» **Passage to read**
--
"Firm Biz" is the first and only single by the hip hop supergroup The Firm from their singular collaborative LP The Album. The song was produced by L.E.S, who based the song's track on a sample of Teena Marie's 1981 hit "Square Biz". "Firm Biz" also features a chorus performed by former En Vogue singer Dawn Robinson, reworked from the "Square Biz" chorus. AZ raps the first verse of the song, Nas the second, and Foxy Brown the third and final verse. The song did not reach any US chart positions, but was a UK top 20 hit in 1997. A remix of the song was released, featuring a verse from Half-A-Mill and a chorus by Mary J. Blige, replacing Dawn Robinson. The word "feds" is censored in the explicit version, in verse 2, performed by Nas, when he raps "Never that though Black .4-4's for feds".
--
» **Excerpted data**

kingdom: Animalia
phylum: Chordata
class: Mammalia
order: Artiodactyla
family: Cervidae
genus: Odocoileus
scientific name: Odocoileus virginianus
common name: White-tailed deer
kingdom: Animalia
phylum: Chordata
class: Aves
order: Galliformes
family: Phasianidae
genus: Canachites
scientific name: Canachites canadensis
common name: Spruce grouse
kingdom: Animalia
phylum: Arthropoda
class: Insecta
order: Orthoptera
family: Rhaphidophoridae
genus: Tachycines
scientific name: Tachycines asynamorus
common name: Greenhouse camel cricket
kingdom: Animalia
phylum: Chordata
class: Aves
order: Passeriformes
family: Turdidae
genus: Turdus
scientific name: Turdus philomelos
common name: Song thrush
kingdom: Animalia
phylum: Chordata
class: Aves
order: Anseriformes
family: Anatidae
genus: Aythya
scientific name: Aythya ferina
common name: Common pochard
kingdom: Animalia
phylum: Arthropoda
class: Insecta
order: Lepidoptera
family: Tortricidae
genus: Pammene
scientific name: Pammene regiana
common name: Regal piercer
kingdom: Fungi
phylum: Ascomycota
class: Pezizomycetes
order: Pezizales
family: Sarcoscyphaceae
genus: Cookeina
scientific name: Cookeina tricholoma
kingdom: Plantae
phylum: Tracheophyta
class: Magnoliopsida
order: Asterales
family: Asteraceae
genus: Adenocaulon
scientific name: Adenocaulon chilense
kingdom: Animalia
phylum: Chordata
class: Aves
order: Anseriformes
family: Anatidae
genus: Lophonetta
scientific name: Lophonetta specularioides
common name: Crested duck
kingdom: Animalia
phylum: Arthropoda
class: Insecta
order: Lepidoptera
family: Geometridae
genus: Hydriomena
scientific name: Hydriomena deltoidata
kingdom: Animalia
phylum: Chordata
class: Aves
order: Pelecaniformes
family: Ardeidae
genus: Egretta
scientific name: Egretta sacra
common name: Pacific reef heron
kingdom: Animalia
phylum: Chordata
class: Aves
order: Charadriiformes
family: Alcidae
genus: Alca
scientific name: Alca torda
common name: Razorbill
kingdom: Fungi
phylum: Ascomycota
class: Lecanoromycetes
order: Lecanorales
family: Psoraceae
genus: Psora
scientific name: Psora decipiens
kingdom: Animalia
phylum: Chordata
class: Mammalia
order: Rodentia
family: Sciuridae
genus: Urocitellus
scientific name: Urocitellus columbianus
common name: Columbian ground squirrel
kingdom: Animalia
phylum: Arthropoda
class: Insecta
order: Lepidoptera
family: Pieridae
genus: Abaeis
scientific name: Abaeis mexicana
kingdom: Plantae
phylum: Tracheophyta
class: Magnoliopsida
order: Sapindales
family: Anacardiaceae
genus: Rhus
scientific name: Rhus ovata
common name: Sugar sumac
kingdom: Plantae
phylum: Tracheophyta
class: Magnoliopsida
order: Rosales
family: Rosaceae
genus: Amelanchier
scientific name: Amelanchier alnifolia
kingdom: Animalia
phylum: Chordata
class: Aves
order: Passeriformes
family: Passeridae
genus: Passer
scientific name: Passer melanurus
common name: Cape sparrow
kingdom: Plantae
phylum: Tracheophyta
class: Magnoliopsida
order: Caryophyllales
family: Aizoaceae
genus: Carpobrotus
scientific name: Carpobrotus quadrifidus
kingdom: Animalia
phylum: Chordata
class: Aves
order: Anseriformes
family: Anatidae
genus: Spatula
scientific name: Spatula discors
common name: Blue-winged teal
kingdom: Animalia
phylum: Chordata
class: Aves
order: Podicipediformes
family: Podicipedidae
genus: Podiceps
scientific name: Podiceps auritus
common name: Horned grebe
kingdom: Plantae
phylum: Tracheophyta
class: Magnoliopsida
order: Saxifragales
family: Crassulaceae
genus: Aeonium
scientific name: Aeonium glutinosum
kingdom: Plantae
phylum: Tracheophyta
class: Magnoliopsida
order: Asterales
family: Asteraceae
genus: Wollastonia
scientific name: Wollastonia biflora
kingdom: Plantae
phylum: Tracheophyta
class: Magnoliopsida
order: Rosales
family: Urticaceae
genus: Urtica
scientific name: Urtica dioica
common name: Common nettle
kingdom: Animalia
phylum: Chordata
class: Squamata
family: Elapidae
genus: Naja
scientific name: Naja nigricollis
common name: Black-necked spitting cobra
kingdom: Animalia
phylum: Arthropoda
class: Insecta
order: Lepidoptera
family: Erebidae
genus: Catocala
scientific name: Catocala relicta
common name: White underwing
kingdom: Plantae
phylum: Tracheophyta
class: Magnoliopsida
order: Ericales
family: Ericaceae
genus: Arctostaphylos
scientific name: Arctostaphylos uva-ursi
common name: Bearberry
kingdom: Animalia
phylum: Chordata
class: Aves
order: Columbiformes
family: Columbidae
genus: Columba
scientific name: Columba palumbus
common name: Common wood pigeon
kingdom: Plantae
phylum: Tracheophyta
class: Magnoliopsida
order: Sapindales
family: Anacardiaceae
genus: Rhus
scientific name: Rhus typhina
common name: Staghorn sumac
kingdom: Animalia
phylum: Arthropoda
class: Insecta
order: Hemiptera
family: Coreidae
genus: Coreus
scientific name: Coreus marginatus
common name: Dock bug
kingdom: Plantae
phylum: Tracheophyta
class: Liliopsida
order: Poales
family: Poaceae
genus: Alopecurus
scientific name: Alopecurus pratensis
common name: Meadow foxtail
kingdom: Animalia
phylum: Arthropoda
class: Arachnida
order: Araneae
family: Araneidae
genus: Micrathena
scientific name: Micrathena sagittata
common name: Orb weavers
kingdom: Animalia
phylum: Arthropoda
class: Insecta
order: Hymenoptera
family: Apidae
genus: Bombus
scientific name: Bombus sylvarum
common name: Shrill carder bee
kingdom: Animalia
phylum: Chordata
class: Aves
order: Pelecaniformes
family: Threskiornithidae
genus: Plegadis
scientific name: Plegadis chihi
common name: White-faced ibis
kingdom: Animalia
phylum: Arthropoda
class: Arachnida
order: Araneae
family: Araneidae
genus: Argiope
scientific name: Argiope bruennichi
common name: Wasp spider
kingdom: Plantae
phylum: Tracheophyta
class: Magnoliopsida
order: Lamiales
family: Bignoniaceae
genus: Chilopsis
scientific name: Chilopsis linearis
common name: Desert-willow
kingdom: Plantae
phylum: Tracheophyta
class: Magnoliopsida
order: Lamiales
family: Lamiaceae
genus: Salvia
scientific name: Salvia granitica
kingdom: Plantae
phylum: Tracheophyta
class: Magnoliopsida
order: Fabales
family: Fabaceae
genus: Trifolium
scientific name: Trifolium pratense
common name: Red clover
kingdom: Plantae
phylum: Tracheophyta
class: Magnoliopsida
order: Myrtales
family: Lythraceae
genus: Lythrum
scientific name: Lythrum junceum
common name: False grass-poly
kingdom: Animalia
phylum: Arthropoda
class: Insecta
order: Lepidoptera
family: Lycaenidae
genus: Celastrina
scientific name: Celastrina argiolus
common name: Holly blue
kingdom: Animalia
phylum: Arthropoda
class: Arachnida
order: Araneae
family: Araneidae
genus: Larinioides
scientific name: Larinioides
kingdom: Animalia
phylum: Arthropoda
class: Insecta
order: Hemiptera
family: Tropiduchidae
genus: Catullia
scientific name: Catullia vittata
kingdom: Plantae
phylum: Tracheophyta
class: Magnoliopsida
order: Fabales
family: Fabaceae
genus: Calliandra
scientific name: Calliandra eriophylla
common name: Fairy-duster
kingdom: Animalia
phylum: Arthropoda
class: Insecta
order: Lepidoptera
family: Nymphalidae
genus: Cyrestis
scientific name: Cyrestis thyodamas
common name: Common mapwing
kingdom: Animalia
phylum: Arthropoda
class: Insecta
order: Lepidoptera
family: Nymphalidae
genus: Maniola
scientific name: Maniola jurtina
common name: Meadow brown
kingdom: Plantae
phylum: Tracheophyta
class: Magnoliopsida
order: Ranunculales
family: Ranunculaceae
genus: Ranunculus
--
» **Your objective**
Using the passage about "Firm Biz," explain in one to three sentences why the song echoes Teena Marie's 1981 hit "Square Biz."

» **Solution to this exercise**
Producer L.E.S based the song's track on a sample of "Square Biz." The chorus, sung by former En Vogue singer Dawn Robinson, was also reworked from the "Square Biz" chorus.